For a coarser calculation, we can as an alternative think of calculating the average sentence length for each paragraph.

In [None]:
def get_sentence_lengths(file_contents, plotby="sentence") :
    file_segment_lengths = []
    if plotby=="sentence" :
        for file_content in file_contents:
            sentences = sent_tokenize(file_content)
            sentence_words = [word_tokenize(s) for s in sentences]
            sentence_lengths = [len(w) for w in sentence_words]
            file_segment_lengths.append(sentence_lengths)
    elif plotby == "paragraph" :
        for file_content in file_contents:
            paragraphs = file_content.split("\n\n")
            paragraph_sent_lengths = []
            for paragraph in paragraphs :
                sentences = sent_tokenize(paragraph)
                sentence_words = [word_tokenize(s) for s in sentences]
                sentence_lengths = [len(w) for w in sentence_words]
                if len(sentence_lengths) > 0 :
                    avg_sentence_length = \
                        sum(sentence_lengths)/len(sentence_lengths)
                    paragraph_sent_lengths.append(avg_sentence_length)
                else :
                    continue
            file_segment_lengths.append(paragraph_sent_lengths)
    else :
        print("ERROR: 'plotby' can only take 'sentence' or 'paragraph' as values.")
        file_segment_lengths = None
    return file_segment_lengths

file_segment_lengths = get_sentence_lengths(file_contents, plotby="sentence")

Save all the information in a dataframe.

In [None]:
df_list = []
for ind, filename in enumerate(filenames) :
    s = file_segment_lengths[ind]
    indices = [ind for ind in range(len(s))]
    file = filename.split('/')[-1].split('.')[0]
    print("Dataframe content loaded for %s" % (file))
    df = pd.DataFrame({'title' : file, 'index' : indices, 'sentence length' : s})
    df_list.append(df)
books_df = pd.concat(df_list)
books_df.sample(5)

## Plot sentence length information
This can be either done as a line chart, showing fluctuations in sentence lengths from the start to end of the book, or it can be plotted as a histogram.
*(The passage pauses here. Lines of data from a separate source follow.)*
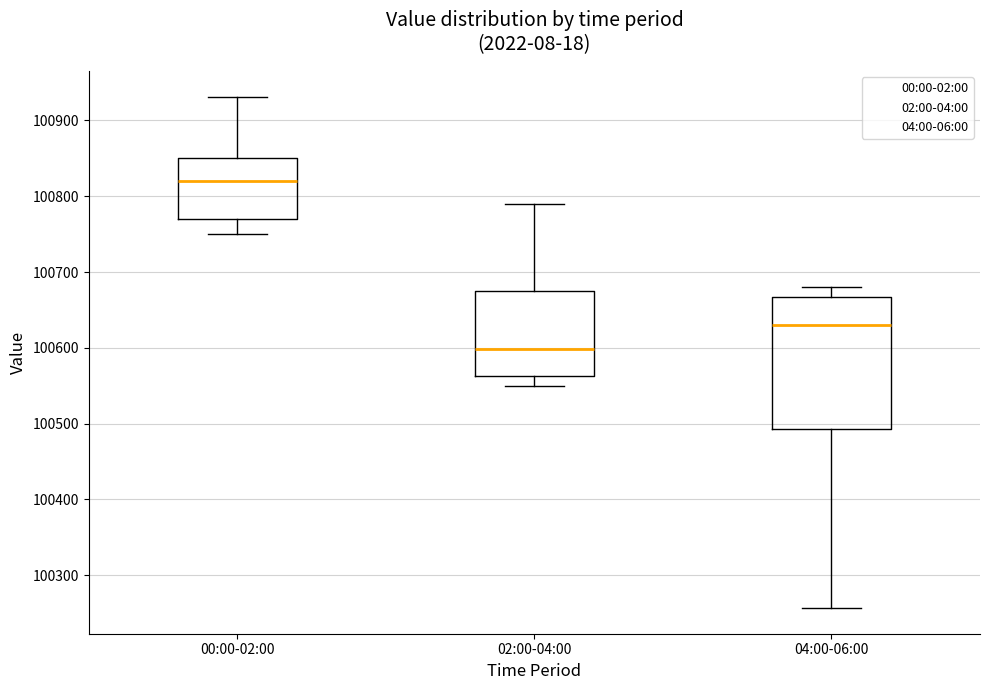

Reading left to right, transcribe this box plot: for each box, give where its median line is, the range the box spans, and where its two whiskers end, as read against the y-axis. The values are not printed on the chart, so give them approximately, as read against the axis.

00:00-02:00: median 100820, box 100770 to 100850, whiskers 100750 to 100930
02:00-04:00: median 100600, box 100560 to 100680, whiskers 100550 to 100790
04:00-06:00: median 100630, box 100490 to 100670, whiskers 100260 to 100680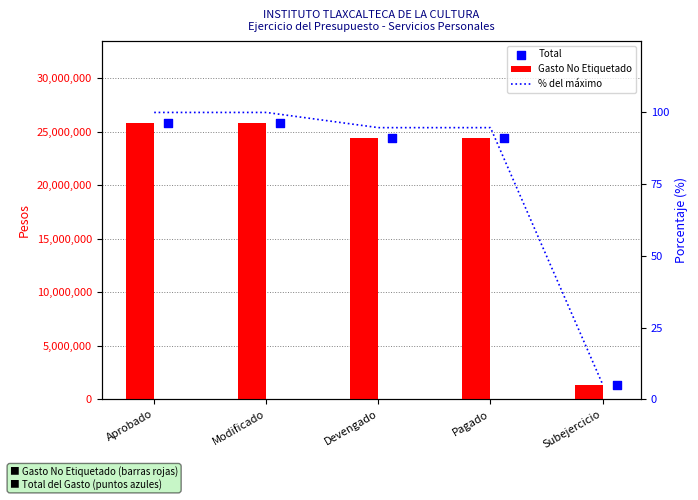

Is the value of Total at Aprobado greater than the value of % del máximo at Modificado?

Yes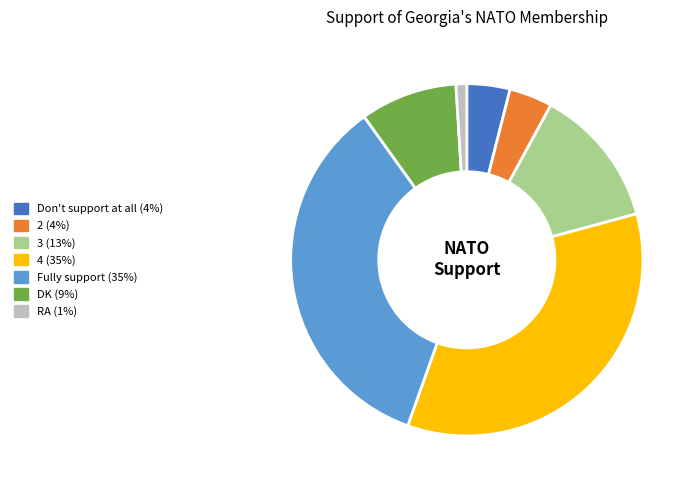

Do Fully support and Don't support at all together represent more than half of the pie?

No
### Sentence lengths in sequence as a line chart
Let's start with the line charts.

In [None]:
def plot_sentences(df, filename, max_norm = 200) :
    books_reordered_df = df.sort_values(by=['sentence length'])
    sns.set_style('ticks')
    sns.set_context('notebook', font_scale=1.5)
    g = sns.FacetGrid(books_reordered_df, row="title", height=3, aspect=10)
    g.map_dataframe(sns.lineplot, "index", "sentence length", alpha=1, lw=0.4)
    plt.savefig(filename, bbox_inches='tight')
    

In [None]:
max_sentence_length = max(books_df['sentence length'].to_list())
plot_sentences(books_df, './plots/sentence_lengths_doyle.pdf',
               max_norm = max_sentence_length)

### Sentence lengths on a (2D) histogram
The histogram might be more informative. Let's try it out!

In [None]:
plt.figure(figsize=(10,4))
sns.set_style('ticks')
sns.histplot(data=books_df, y="title", x="sentence length",
             cmap='viridis_r', cbar=True)
sns.despine(right=True, top=True)

## Next Steps
What information do you get from the above plot? What does it look like if you compute and plot average sentence lengths (by paragraph)? What will you have to change to obtain the paragraph-level plot?